Advancing “total health:” shining light on somewhat competing issues of physical activity & air pollution exposure

What if a community had all the successful ingredients leading to higher rates of cycling and walking (e.g., population density, intersection density, diverse mix of land uses, bike paths galore, etc)? Would planners then being doing their job? How would this relate to the total health for residents?
A small but growing number of studies are looking at two criteria of health simultaneously: exercise and air pollution. The results suggest these things might not always move together in the same direction—a “wake up” call for planners who have typically been obsessed with increasing physical activity. This study helps bring to light that the health benefits from increased physical activity in highly walkable neighborhoods may be offset by adverse effects of air pollution exposure. In the words of one of the co-authors, “city planning efforts have been planning to optimize one risk factor [lack of physical activity], when there are multiple risk factors to be taken into account.” <just fyi, another health consideration is bicycle/traffic safety, but that issue might be less controversial>
Should we worry about this? Of course. Is it a growing issue that has the potential to further divide planning initiatives? Hopefully not. Two possibilities:
·         Will cleaner cars, cleaner businesses, and cleaner everything else coming on-line possibly lessen the need to be concerned about pollution.
·         Is the fact that the study is based in Los Angeles—a basin that has perennially been out of compliance with EPA standards and probably has a disproportionate share of polluting car use (both in terms of sheer use and % of fleet that is old)—reason to suggest the issues there are not as bad as other places?
It is hard to say.
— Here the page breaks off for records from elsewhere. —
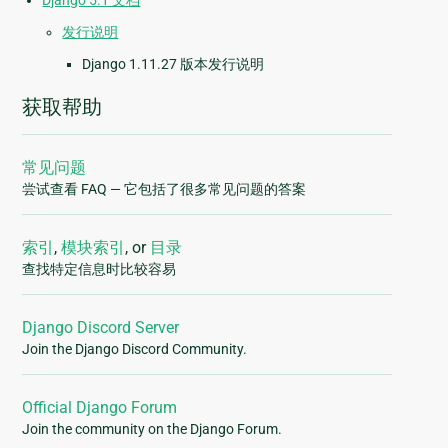
Django 5.1 文档
发行说明
Django 1.11.27 版本发行说明
获取帮助
常见问题
尝试查看 FAQ — 它包括了很多常见问题的答案
索引
,
模块索引
, or
目录
查找特定信息时比较容易
Django Discord Server
Join the Django Discord Community.
Official Django Forum
Join the community on the Django Forum.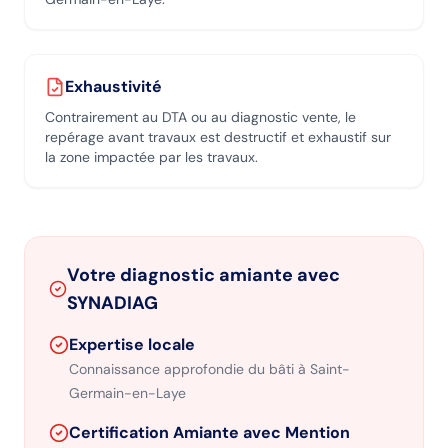
Exhaustivité
Contrairement au DTA ou au diagnostic vente, le
repérage avant travaux est destructif et exhaustif sur
la zone impactée par les travaux.
Votre diagnostic amiante avec
SYNADIAG
Expertise locale
Connaissance approfondie du bâti
à Saint-
Germain-en-Laye
Certification Amiante avec Mention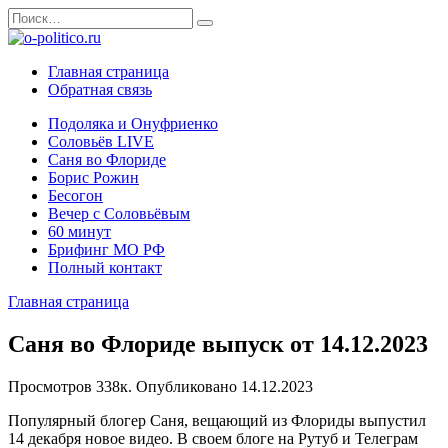
Перейти
Search
к
for:
содержанию
Главная страница
Обратная связь
Подоляка и Онуфриенко
Соловьёв LIVE
Саня во Флориде
Борис Рожин
Бесогон
Вечер с Соловьёвым
60 минут
Брифинг МО РФ
Полный контакт
Главная страница
Саня во Флориде выпуск от 14.12.2023
Просмотров
338к.
Опубликовано
14.12.2023
Популярный блогер Саня, вещающий из Флориды выпустил
14 декабря новое видео. В своем блоге на Рутуб и Телеграм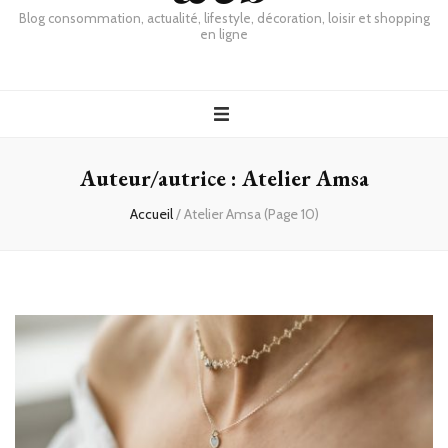
Blog consommation, actualité, lifestyle, décoration, loisir et shopping
en ligne
Auteur/autrice :
Atelier Amsa
Accueil
/
Atelier Amsa
(Page 10)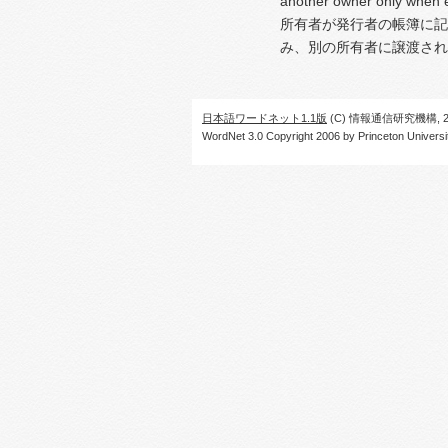
another owner only when e
所有者が発行者の帳簿に記
み、別の所有者に譲渡され
日本語ワードネット1.1版
(C) 情報通信研究機構, 20
WordNet 3.0 Copyright 2006 by Princeton University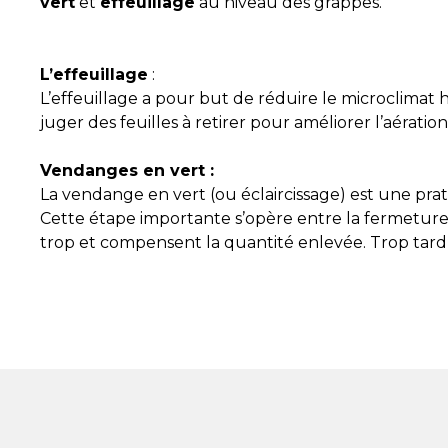
vert
et
effeuillage
au niveau des grappes.
L’effeuillage
:
L’effeuillage a pour but de réduire le microclimat 
juger des feuilles à retirer pour améliorer l’aérati
Vendanges en vert :
La vendange en vert (ou éclaircissage) est une prat
Cette étape importante s’opère entre la fermeture de
trop et compensent la quantité enlevée. Trop tard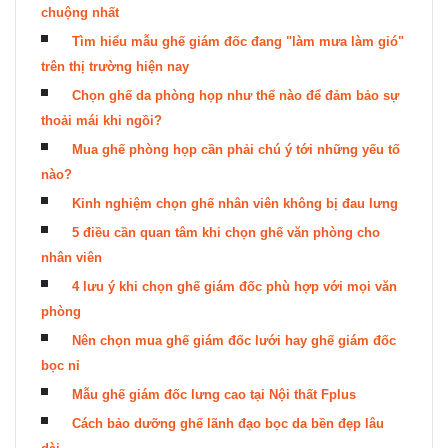
chuộng nhất
Tìm hiểu mẫu ghế giám đốc đang "làm mưa làm gió"
trên thị trường hiện nay
Chọn ghế da phòng họp như thế nào để đảm bảo sự
thoải mái khi ngồi?
Mua ghế phòng họp cần phải chú ý tới những yếu tố
nào?
Kinh nghiệm chọn ghế nhân viên không bị đau lưng
5 điều cần quan tâm khi chọn ghế văn phòng cho
nhân viên
4 lưu ý khi chọn ghế giám đốc phù hợp với mọi văn
phòng
Nên chọn mua ghế giám đốc lưới hay ghế giám đốc
bọc nỉ
Mẫu ghế giám đốc lưng cao tại Nội thất Fplus
Cách bảo dưỡng ghế lãnh đạo bọc da bền đẹp lâu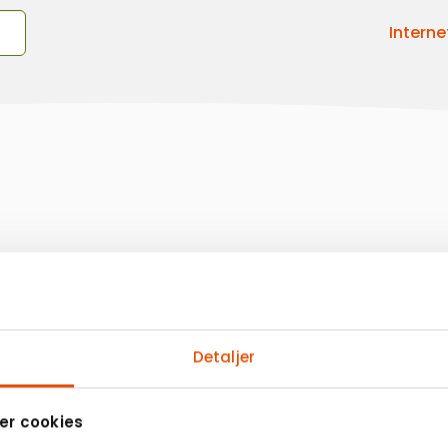
Interne
Detaljer
r cookies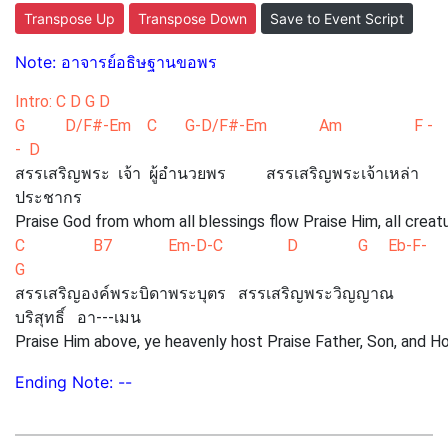
Transpose Up
Transpose Down
Save to Event Script
Note: อาจารย์อธิษฐานขอพร
Intro: C D G D
G D/F#-Em C G-D/F#-Em Am F -
- D
สรรเสริญพระ เจ้า ผู้อำนวยพร สรรเสริญพระเจ้าเหล่า
ประชากร
Praise God from whom all blessings flow Praise Him, all crea
C B7 Em-D-C D G Eb-F-
G
สรรเสริญองค์พระบิดาพระบุตร สรรเสริญพระวิญญาณ
บริสุทธิ์ อา---เมน
Praise Him above, ye heavenly host Praise Father, Son, and H
Ending Note: --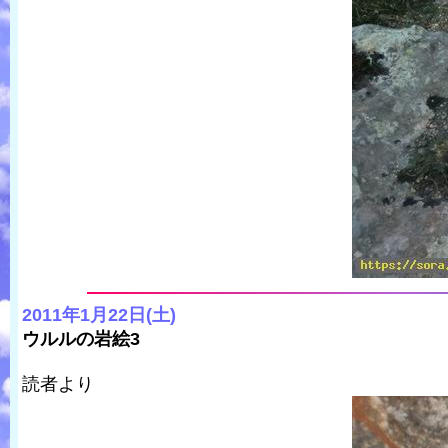
2011年1月22日(土)
ウルルの岩絵3
読者より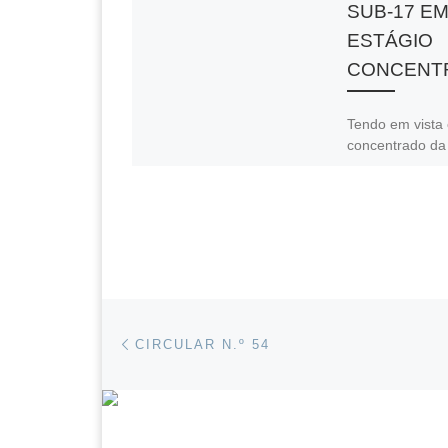
SUB-17 E
ESTÁGIO
CONCENT
Tendo em vista 
concentrado da
Nacional de Su
Masculinos que 
disputar o Torn
Internacional 
agendado para 
Partilhar:
F
Post navigation
Previous post
CIRCULAR N.º 54
a
h
E
P
c
a
m
in
e
s
ail
t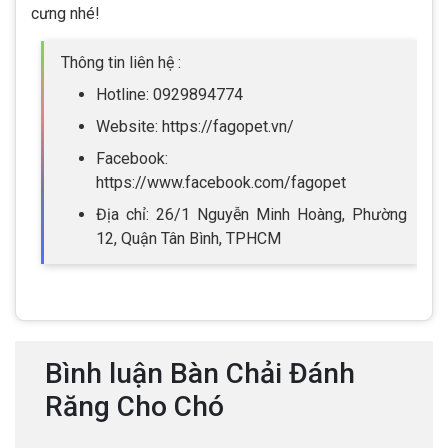
cưng nhé!
Thông tin liên hệ :
Hotline: 0929894774
Website: https://fagopet.vn/
Facebook:
https://www.facebook.com/fagopet
Địa chỉ: 26/1 Nguyễn Minh Hoàng, Phường
12, Quận Tân Bình, TPHCM
Bình luận Bàn Chải Đánh
Răng Cho Chó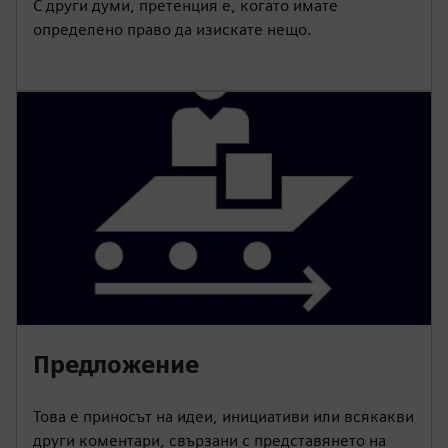
С други думи, претенция е, когато имате
определено право да изискате нещо.
Предложение
Това е приносът на идеи, инициативи или всякакви
други коментари, свързани с представянето на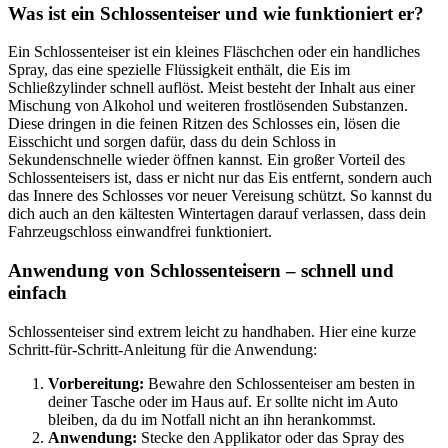
Was ist ein Schlossenteiser und wie funktioniert er?
Ein Schlossenteiser ist ein kleines Fläschchen oder ein handliches
Spray, das eine spezielle Flüssigkeit enthält, die Eis im
Schließzylinder schnell auflöst. Meist besteht der Inhalt aus einer
Mischung von Alkohol und weiteren frostlösenden Substanzen.
Diese dringen in die feinen Ritzen des Schlosses ein, lösen die
Eisschicht und sorgen dafür, dass du dein Schloss in
Sekundenschnelle wieder öffnen kannst. Ein großer Vorteil des
Schlossenteisers ist, dass er nicht nur das Eis entfernt, sondern auch
das Innere des Schlosses vor neuer Vereisung schützt. So kannst du
dich auch an den kältesten Wintertagen darauf verlassen, dass dein
Fahrzeugschloss einwandfrei funktioniert.
Anwendung von Schlossenteisern – schnell und
einfach
Schlossenteiser sind extrem leicht zu handhaben. Hier eine kurze
Schritt-für-Schritt-Anleitung für die Anwendung:
Vorbereitung:
Bewahre den Schlossenteiser am besten in
deiner Tasche oder im Haus auf. Er sollte nicht im Auto
bleiben, da du im Notfall nicht an ihn herankommst.
Anwendung:
Stecke den Applikator oder das Spray des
I don’t think the solution is pollution filter face masks. This work merely suggests an area worth of further investigation to ensure we are not shooting ourselves in the foot.
ABSTRACT:
Background: Physical inactivity and exposure to air pollution are important risk factors for death and disease globally. The built environment may influence exposures to these risk factors in different ways and thus differentially affect the health of urban populations.
Objective: We investigated the built environment’s association with air pollution and physical inactivity, and estimated attributable health risks.
Methods: We used a regional travel survey to estimate within-urban variability in physical inactivity and home-based air pollution exposure [particulate matter with aerodynamic diameter ≤ 2.5 μm (PM2.5), nitrogen oxides (NOx), and ozone (O3)] for 30,007 individuals in southern California. We then estimated the resulting risk for ischemic heart disease (IHD) using literature-derived dose–response values. Using a cross-sectional approach, we compared estimated IHD mortality risks among neighborhoods based on “walkability” scores.
Results: The proportion of physically active individuals was higher in high- versus low-walkability neighborhoods (24.9% vs. 12.5%); however, only a small proportion of the population was physically active, and between-neighborhood variability in estimated IHD mortality attributable to physical inactivity was modest (7 fewer IHD deaths/100,000/year in high- vs. low-walkability neighborhoods). Between-neighborhood differences in estimated IHD mortality from air pollution were comparable in magnitude (9 more IHD deaths/100,000/year for PM2.5 and 3 fewer IHD deaths for O3 in high- vs. low-walkability neighborhoods), suggesting that population health benefits from increased physical activity in high-walkability neighborhoods may be offset by adverse effects of air pollution exposure.
Policy implications: Currently, planning efforts mainly focus on increasing physical activity through neighborhood design. Our results suggest that differences in population health impacts among neighborhoods are similar in magnitude for air pollution and physical activity. Thus, physical activity and exposure to air pollution are critical aspects of planning for cleaner, health-promoting cities.